Confiando en la fidelidad de sus compañeros, penetró en la cintura de árboles, la
franqueó fácilmente, a la luz roja, escaló una empalizada, atravesó corriendo un campo,
volviéndose de tiempo en tiempo para coquetear con su obediente sombra, y de tal
modo se aproximó a las ruinas de una casa en llamas. Por doquiera, la desolación. A la
luz del inmenso brasero, no se veía un ser viviente. No se preocupó por ello. El
espectáculo le gustaba y se puso a bailar de alegría como bailaban las llamas
vacilantes. Corrió aquí y allá para recoger combustibles, pero todos los objetos que
encontraba eran demasiado pesados y no podía arrojarlos al fuego, dada la distancia
que le imponía el calor. Desesperado, lanzó su sable a la hoguera: se rendía ante las
fuerzas superiores de la naturaleza. Su carrera militar había terminado.

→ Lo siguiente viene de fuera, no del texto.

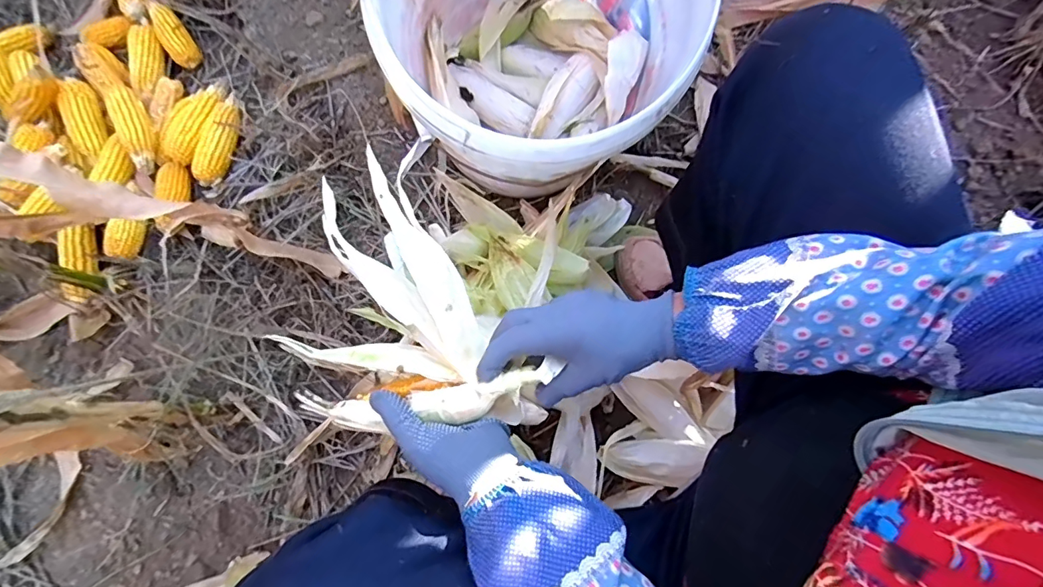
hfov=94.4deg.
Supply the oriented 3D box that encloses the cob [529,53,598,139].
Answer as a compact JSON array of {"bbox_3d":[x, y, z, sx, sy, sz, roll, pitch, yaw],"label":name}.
[{"bbox_3d":[0.051,-0.248,0.644,0.060,0.059,0.141,37,80,8],"label":"cob"}]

Como cambiara de lugar, detuvo la mirada en algunas dependencias cuyo aspecto era
extrañamente familiar: tenia la impresión de haber soñado con ellas. Se puso a
reflexionar, sorprendido, y de pronto la plantación entera, con el bosque que la rodeaba,
pareció girar sobre su eje. Vaciló su pequeño universo, se trastocó el orden de los
puntos cardinales. ¡En los edificios en llamas reconoció su propia casa!

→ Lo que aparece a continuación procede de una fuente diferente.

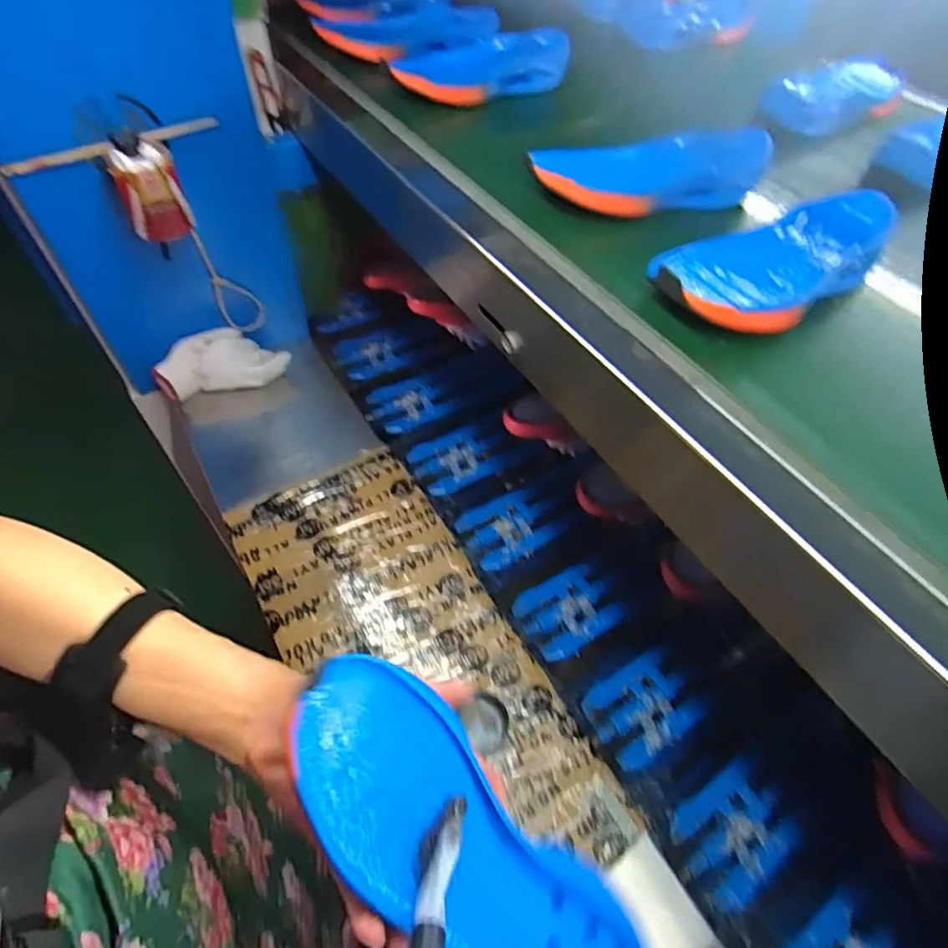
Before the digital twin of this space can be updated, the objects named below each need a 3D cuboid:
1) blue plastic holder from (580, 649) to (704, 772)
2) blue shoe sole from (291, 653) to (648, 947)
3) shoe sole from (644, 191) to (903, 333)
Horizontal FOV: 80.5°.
[{"bbox_3d":[0.198,0.271,0.656,0.140,0.036,0.094,-28,57,-21],"label":"blue plastic holder"},{"bbox_3d":[-0.004,0.196,0.283,0.229,0.024,0.082,41,61,13],"label":"blue shoe sole"},{"bbox_3d":[0.240,-0.166,0.429,0.228,0.032,0.091,-25,56,-20],"label":"shoe sole"}]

Durante un instante quedó estupefacto por la brutal revelación. Después se puso a
correr en torno a las ruinas. Allí, plenamente visible a la luz del incendio, yacía el
cadáver de una mujer: el rostro pálido vuelto al cielo, las manos extendidas,
agarrotadas y llenas de hierba, las ropas en desorden, el largo pelo negro, enmarañado,
cubierto de sangre coagulada; le faltaba la mayor parte de la frente, y del agujero
desgarrado salía el cerebro que desbordaba sobre las sienes, masa gris y espumosa
coronada de racimos escarlata obra de un obús.
El niño hizo ademanes salvajes e inciertos. Lanzó gritos inarticulados, indescriptibles,
que hacían pensar en los chillidos de un mono y en los cloqueos de un ganso, sonido
atroz, sin alma, maldito lenguaje del demonio. El niño era sordomudo.
Después permaneció inmóvil, los labios temblorosos, los ojos fijos en las ruinas.